Your money is protected by the security protocol of the best auditors and security practices. This is not the same as FDIC insurance. Since Glow is not a regular bank, your balance is not covered by the FDIC. This is the norm in the most popular apps you use every day. When you have money in Venmo, Paypal or Cash App, you trade away FDIC coverage for convenience and new capabilities, like the ones we are able to offer you with Glow.

Do I need to verify my identity to use Glow?

Glow is decentralized, run by smart contracts on the blockchain. There is no KYC.

What security measures do you use?

Although the Glow core development team follows a strict methodology of peer code reviews and testing, all the apps within Glow Yield must undergo a external audits that ensure that our code is safe to interact with.

The first of our dapps, Glow Lotto, has recently passed Oak Security audit. Future applications will follow similar procedures.

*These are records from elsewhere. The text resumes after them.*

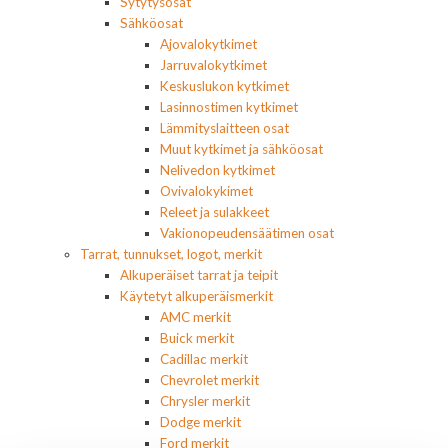
Sytytysosat
Sähköosat
Ajovalokytkimet
Jarruvalokytkimet
Keskuslukon kytkimet
Lasinnostimen kytkimet
Lämmityslaitteen osat
Muut kytkimet ja sähköosat
Nelivedon kytkimet
Ovivalokykimet
Releet ja sulakkeet
Vakionopeudensäätimen osat
Tarrat, tunnukset, logot, merkit
Alkuperäiset tarrat ja teipit
Käytetyt alkuperäismerkit
AMC merkit
Buick merkit
Cadillac merkit
Chevrolet merkit
Chrysler merkit
Dodge merkit
Ford merkit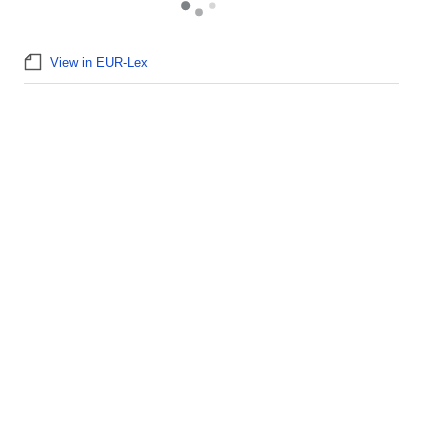
View in EUR-Lex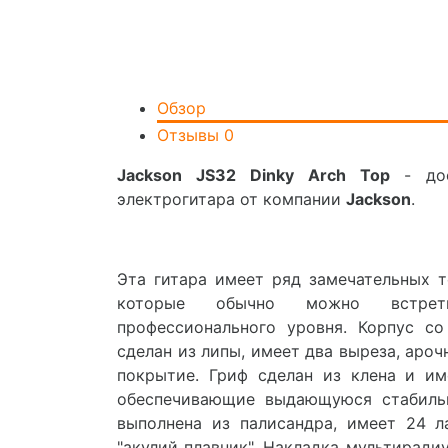
Обзор
Отзывы
0
Jackson JS32 Dinky Arch Top
- дос
электрогитара от компании
Jackson
.
Эта гитара имеет ряд замечательных т
которые обычно можно встрет
профессионального уровня. Корпус с
сделан из липы, имеет два выреза, ароч
покрытие. Гриф сделан из клена и им
обеспечивающие выдающуюся стабильн
выполнена из палисандра, имеет 24 
"акулий плавник". Накладка мультирадиу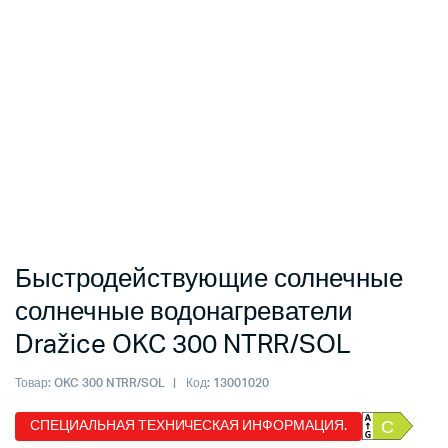
Быстродействующие солнечные
солнечные водонагреватели
Dražice OKC 300 NTRR/SOL
Товар:
OKC 300 NTRR/SOL
Код:
13001020
СПЕЦИАЛЬНАЯ ТЕХНИЧЕСКАЯ ИНФОРМАЦИЯ.
С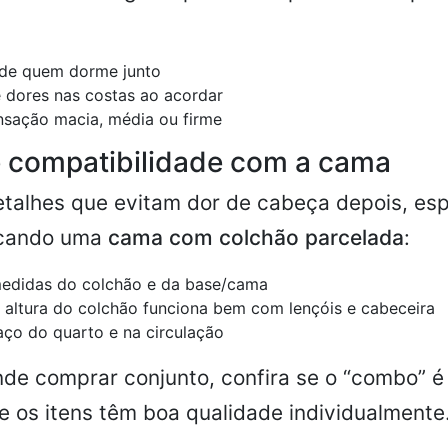
 de quem dorme junto
 dores nas costas ao acordar
nsação macia, média ou firme
 compatibilidade com a cama
etalhes que evitam dor de cabeça depois, es
scando uma
cama com colchão parcelada
:
medidas do colchão e da base/cama
 altura do colchão funciona bem com lençóis e cabeceira
ço do quarto e na circulação
de comprar conjunto, confira se o “combo” é
e os itens têm boa qualidade individualmente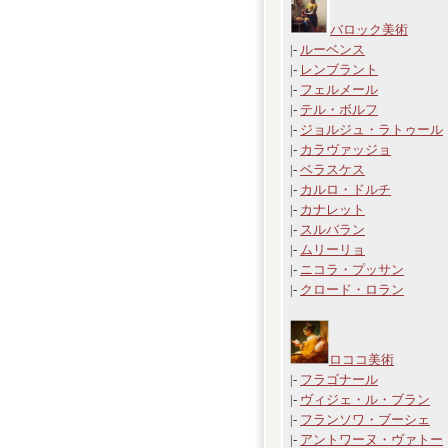
バロック美術
|-
ルーベンス
|-
レンブラント
|-
フェルメール
|-
テル・ボルフ
|-
ジョルジュ・ラトゥール
|-
カラヴァッジョ
|-
ベラスケス
|-
カルロ・ドルチ
|-
カナレット
|-
スルバラン
|-
ムリーリョ
|-
ニコラ・プッサン
|-
クロード・ロラン
ロココ美術
|-
フラゴナール
|-
ヴィジェ・ル・ブラン
|-
フランソワ・ブーシェ
|-
アントワーヌ・ヴァトー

Are Glow contracts audited?

Yes. The first of our dapps, Glow Lotto, has recently passed Oak Security audit. Future applications will follow similar procedures.

What are the risks?

Although we work hard to minimize any risks, you should still take into account inherent risks that come with blockchain technology.

As we interact with Anchor Protocol, unlikely failures in their system would impact Glow Yield performance.

Even if by interacting with smart contracts the risk of manipulation by third parties is eliminated, we should always take into account the risk of the contracts being hacked.

We audit all our public dapps to make sure smart contract risk is minimum and highly unlikely.